Air-tight test: how a UF duo learned to sample aerosols for viruses

Transmission electron micrograph of SARS-CoV-2 virus particles, isolated from a patient.
Transmission electron micrograph of SARS-CoV-2 virus particles, isolated from a patient. Image captured and color-enhanced at the National Institute of Allergy and Infectious Diseases, Integrated Research Facility in Fort Detrick, Maryland. Credit: NIAID

The age-old idiom “finding a needle in a haystack” pales in comparison with finding a virus in the air. At least you can see a needle.

Breakthrough work by UF professors Chang-Yu Wu and John Lednicky recently made international headlines when they successfully collected viable novel coronaviruses — those capable of infecting people — from air in a hospital room occupied by a patient ill with COVID-19.

Genetic testing matched the SARS-CoV-2 virus they found in the air with virus obtained from the patient. Further testing failed to find the virus in the hospital’s hallways, common areas or waiting rooms; this indicated that the hospital’s infection-control protocols worked as planned. Hospital administrators viewed the follow-up results as a confidence-booster that the testing was accurate and also as a source of comfort about the ambient air quality.

Finding the virus at all was a remarkable feat in large part because it’s so technically challenging to collect viable viruses from air. But it didn’t happen by accident. Wu and Lednicky’s latest work, which is published in the International Journal of Infectious Diseases followed a decade of interdisciplinary collaboration between the engineer and virologist who were laser-focused on improving air sampling methods to conserve viruses — which are fragile, protein-coated bits of DNA or RNA — at the point of collection.

When someone coughs, sneezes, talks, shouts or sings, they emit different kinds of respiratory droplets. Some are large enough to fall to the ground, while others are small enough that they float as aerosols. These droplets are often rich in bacteria, fungi or viruses.

Image depicting how respiratory droplets spread during coughs and sneezes.
Large respiratory droplets tend to fall downward after being coughed, sneezed or exhaled while smaller droplets may float in the air. Image courtesy of John Lednicky and Chang-Yu Wu.
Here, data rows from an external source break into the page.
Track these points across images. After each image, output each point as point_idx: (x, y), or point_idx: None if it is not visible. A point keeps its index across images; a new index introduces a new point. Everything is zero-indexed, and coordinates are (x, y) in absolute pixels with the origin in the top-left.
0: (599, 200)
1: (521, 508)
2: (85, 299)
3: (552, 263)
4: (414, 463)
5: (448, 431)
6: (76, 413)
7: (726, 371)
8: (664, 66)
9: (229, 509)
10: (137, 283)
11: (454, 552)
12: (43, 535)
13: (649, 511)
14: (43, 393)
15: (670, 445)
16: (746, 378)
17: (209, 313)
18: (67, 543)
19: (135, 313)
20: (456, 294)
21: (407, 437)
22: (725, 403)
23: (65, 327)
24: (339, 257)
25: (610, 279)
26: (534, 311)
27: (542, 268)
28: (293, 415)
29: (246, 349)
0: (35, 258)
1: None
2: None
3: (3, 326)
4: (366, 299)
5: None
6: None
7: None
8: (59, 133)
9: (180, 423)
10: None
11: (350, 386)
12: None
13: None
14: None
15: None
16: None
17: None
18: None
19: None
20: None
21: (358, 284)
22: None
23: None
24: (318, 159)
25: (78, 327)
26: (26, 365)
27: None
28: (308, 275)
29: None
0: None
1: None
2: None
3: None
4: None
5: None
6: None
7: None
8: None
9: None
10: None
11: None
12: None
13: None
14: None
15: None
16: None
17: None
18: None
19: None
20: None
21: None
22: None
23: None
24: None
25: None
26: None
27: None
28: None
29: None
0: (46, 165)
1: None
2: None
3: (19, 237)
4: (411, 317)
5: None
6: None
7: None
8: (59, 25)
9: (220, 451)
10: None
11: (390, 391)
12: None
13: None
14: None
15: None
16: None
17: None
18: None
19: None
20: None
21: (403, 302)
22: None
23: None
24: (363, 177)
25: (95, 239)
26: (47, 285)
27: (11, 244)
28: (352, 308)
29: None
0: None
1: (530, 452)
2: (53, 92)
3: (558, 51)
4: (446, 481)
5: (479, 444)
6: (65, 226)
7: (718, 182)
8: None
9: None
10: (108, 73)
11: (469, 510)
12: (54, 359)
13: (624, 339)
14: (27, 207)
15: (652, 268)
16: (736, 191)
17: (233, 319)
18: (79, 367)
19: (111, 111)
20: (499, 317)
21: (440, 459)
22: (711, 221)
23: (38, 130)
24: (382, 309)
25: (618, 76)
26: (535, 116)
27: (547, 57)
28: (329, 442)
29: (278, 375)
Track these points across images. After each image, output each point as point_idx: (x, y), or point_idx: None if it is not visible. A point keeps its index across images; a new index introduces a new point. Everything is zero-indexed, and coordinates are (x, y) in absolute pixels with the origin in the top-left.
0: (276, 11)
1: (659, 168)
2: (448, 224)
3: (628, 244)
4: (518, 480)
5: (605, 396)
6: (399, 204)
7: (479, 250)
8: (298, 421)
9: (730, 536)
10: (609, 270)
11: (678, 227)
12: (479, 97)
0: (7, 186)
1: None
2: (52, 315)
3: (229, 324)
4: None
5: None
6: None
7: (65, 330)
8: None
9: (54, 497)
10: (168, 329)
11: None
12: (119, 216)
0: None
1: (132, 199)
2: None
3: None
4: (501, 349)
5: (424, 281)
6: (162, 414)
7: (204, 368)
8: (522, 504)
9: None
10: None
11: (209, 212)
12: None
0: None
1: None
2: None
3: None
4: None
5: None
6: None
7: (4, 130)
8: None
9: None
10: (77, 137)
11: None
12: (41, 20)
Beginning around 2002, Lednicky began using conventional air samplers to search for airborne viruses. But the samplers tended to damage the viruses. In fact, the sampling process was so inhospitable to viruses that while he could often find viral genomic material — which proved only that pieces of viruses float around — it was harder to capture an intact viable virus, one that was whole and infective.

Lednicky wasn’t alone: The challenges and lack of findings were similar for others trying to test air for viruses.

Did this lack of evidence mean that infectious viruses aren’t present in air? Or did problems inherent to the conventional sampling methods prevent researchers from finding them?

The uncertain reliability of collection methods made it hard to know what’s really floating around. And not knowing that made it hard to know whether the transmission of highly infectious respiratory illnesses, such as seasonal flu, were driven more by direct contact via large respiratory droplets or airborne routes via aerosolized droplets.

While most public health experts interpreted the lack of evidence for large amounts of viable viruses in air to mean that there just weren’t a bunch floating around, Lednicky’s instinct led him in a different direction.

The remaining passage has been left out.